Emerging Role of Clinical Genetics in CKD

Abstract

Chronic kidney disease (CKD) afflicts 15% of adults in the United States, of whom 25% have a family history. Genetic testing is supportive in identifying and possibly confirming diagnoses of CKD, thereby guiding care. Advances in the clinical genetic evaluation include next-generation sequencing with targeted gene panels, whole exome sequencing, and whole genome sequencing. These platforms provide DNA sequence reads with excellent coverage throughout the genome and have identified novel genetic causes of CKD. New pathologic genetic variants identified in previously unrecognized biological pathways have elucidated disease mechanisms underlying CKD etiologies, potentially establishing prognosis and guiding treatment selection. Molecular diagnoses using genetic sequencing can detect rare, potentially treatable mutations, avoid misdiagnoses, guide selection of optimal therapy, and decrease the risk of unnecessary and potentially harmful interventions. Genetic testing has been widely adopted in pediatric nephrology; however, it is less frequently used to date in adult nephrology. Extension of clinical genetic approaches to adult patients may achieve similar benefits in diagnostic refinement and treatment selection. This review aimed to identify clinical CKD phenotypes that may benefit the most from genetic testing, outline the commonly available platforms, and provide examples of successful deployment of these approaches in CKD.

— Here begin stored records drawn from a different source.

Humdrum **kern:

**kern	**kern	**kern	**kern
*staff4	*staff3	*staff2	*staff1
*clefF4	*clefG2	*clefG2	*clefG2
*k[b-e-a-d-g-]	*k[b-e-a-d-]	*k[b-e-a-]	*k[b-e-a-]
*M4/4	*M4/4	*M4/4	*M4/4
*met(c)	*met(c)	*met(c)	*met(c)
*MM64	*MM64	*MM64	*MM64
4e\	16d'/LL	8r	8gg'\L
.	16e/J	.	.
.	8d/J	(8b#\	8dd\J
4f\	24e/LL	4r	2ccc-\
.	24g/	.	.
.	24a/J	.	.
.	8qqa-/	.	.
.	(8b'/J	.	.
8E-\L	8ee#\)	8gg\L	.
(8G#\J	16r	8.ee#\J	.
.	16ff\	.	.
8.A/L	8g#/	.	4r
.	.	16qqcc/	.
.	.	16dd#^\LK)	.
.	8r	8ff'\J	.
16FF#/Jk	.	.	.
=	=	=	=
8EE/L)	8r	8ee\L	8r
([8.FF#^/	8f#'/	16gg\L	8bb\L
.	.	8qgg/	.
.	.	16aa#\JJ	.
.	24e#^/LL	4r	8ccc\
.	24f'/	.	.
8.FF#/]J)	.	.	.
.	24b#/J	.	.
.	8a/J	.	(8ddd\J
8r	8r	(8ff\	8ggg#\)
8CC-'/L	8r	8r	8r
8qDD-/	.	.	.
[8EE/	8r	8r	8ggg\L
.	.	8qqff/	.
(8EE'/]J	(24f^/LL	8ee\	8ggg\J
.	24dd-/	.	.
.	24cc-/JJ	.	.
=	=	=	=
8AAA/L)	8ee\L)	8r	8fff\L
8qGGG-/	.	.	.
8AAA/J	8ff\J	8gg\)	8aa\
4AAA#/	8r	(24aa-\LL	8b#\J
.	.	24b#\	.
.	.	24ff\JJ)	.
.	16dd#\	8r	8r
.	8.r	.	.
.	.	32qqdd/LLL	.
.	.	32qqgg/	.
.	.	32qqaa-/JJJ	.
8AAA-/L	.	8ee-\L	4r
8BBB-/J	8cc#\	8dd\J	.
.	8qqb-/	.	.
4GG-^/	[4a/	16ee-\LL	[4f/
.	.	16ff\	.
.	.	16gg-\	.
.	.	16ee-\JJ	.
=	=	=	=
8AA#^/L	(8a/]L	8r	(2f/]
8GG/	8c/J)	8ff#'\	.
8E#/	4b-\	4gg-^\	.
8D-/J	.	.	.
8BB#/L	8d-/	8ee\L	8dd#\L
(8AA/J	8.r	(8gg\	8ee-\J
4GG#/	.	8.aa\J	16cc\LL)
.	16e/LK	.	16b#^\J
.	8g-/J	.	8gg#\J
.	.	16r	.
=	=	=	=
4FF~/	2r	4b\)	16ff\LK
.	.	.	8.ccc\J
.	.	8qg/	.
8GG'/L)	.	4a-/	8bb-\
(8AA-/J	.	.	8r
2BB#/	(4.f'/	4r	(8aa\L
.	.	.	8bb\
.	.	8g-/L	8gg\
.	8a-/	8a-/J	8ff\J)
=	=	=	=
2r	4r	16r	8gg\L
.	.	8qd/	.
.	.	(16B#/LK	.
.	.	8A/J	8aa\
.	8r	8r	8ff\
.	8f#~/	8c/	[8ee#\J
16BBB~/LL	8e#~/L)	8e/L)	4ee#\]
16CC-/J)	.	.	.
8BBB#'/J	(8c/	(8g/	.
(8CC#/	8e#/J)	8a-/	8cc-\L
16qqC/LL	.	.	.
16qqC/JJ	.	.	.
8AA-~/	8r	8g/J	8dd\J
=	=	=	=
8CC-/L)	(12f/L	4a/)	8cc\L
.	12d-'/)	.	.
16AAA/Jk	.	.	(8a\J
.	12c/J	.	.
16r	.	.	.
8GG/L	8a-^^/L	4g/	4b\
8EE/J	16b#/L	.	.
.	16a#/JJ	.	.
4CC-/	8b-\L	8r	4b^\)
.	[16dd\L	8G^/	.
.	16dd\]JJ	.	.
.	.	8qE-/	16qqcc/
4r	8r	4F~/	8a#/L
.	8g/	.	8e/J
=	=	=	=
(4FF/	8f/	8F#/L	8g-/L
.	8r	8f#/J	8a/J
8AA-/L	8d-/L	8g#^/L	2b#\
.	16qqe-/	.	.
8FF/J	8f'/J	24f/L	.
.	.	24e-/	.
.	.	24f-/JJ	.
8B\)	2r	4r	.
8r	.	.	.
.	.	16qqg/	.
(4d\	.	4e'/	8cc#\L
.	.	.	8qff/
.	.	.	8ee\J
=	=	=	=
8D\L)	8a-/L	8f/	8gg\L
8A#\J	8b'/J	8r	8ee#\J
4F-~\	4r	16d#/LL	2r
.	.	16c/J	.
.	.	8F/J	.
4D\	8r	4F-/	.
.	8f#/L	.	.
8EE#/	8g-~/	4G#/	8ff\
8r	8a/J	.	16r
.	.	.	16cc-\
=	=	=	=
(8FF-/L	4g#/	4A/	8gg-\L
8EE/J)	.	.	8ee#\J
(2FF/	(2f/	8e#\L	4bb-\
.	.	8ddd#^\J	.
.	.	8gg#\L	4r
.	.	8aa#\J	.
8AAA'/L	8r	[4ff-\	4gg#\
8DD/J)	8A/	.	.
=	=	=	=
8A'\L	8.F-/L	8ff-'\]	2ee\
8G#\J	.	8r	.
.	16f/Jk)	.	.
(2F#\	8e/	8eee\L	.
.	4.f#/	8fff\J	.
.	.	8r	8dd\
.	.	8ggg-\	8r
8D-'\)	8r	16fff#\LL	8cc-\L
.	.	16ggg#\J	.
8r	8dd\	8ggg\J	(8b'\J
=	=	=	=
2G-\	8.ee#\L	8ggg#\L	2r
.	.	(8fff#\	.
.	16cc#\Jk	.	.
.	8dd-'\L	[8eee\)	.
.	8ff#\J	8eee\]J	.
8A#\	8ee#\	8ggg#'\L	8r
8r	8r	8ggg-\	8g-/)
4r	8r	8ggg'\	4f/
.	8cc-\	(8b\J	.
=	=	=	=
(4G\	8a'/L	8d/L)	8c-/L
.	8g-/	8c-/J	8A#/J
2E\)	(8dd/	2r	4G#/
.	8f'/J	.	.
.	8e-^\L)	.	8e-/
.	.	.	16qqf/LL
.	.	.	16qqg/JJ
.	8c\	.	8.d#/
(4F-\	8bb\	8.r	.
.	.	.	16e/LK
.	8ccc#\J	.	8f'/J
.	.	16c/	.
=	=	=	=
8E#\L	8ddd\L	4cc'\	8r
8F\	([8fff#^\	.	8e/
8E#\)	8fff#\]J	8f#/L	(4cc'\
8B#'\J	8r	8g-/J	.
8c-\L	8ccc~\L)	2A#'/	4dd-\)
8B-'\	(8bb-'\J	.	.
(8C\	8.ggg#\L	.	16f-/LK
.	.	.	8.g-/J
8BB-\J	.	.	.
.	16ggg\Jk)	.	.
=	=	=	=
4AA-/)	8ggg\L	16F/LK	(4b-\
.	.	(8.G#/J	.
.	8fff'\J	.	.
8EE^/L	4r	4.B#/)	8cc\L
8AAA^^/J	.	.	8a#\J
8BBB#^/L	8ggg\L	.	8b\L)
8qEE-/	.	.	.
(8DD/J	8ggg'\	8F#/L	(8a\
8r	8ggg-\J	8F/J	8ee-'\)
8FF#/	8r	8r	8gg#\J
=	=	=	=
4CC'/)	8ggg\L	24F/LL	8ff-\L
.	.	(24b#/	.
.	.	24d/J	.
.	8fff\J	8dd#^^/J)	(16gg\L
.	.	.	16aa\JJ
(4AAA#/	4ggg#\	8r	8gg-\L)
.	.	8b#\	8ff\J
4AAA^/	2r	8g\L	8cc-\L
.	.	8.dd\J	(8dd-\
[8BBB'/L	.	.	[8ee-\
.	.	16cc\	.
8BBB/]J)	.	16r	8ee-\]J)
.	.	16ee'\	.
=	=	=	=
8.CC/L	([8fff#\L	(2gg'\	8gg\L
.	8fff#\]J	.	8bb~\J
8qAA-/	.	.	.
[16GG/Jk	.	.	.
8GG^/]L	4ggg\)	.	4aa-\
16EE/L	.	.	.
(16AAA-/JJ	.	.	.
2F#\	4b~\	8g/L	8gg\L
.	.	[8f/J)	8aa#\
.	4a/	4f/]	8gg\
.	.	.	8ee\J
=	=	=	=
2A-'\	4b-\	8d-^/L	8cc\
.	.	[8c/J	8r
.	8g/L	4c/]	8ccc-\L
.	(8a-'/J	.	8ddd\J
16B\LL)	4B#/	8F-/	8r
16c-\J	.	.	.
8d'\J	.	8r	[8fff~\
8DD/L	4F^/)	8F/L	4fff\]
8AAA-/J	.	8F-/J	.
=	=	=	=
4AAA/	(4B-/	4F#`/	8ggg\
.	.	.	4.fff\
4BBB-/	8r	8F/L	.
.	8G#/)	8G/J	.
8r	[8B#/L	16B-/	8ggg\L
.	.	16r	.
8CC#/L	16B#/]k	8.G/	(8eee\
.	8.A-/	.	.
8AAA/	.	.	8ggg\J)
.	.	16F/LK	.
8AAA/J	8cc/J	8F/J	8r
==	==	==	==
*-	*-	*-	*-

Keywords: Chronic kidney disease; clinical genetics; genetic causes; genetic disorders; genetic testing; next-generation sequencing.

Figure 1

Indications for genetic testing in CKD. Clinical genetics should be considered in CKD if the etiology is unclear, when a genetic component is clinically suspected (positive family history, early onset, extrarenal manifestations, unusual disease course), or to guide therapy (eg, immunosuppression management, pretransplant evaluation). Abbreviation: CKD, chronic kidney disease.

Figure 2

Different approaches to genetic testing. Sanger sequencing is limited to a narrow portion of the genome. In targeted gene panels, only coding portions of a specific set of genes are targeted. Whole exome sequencing captures almost all coding sequences, and whole genome sequencing covers nearly all regions of the genome.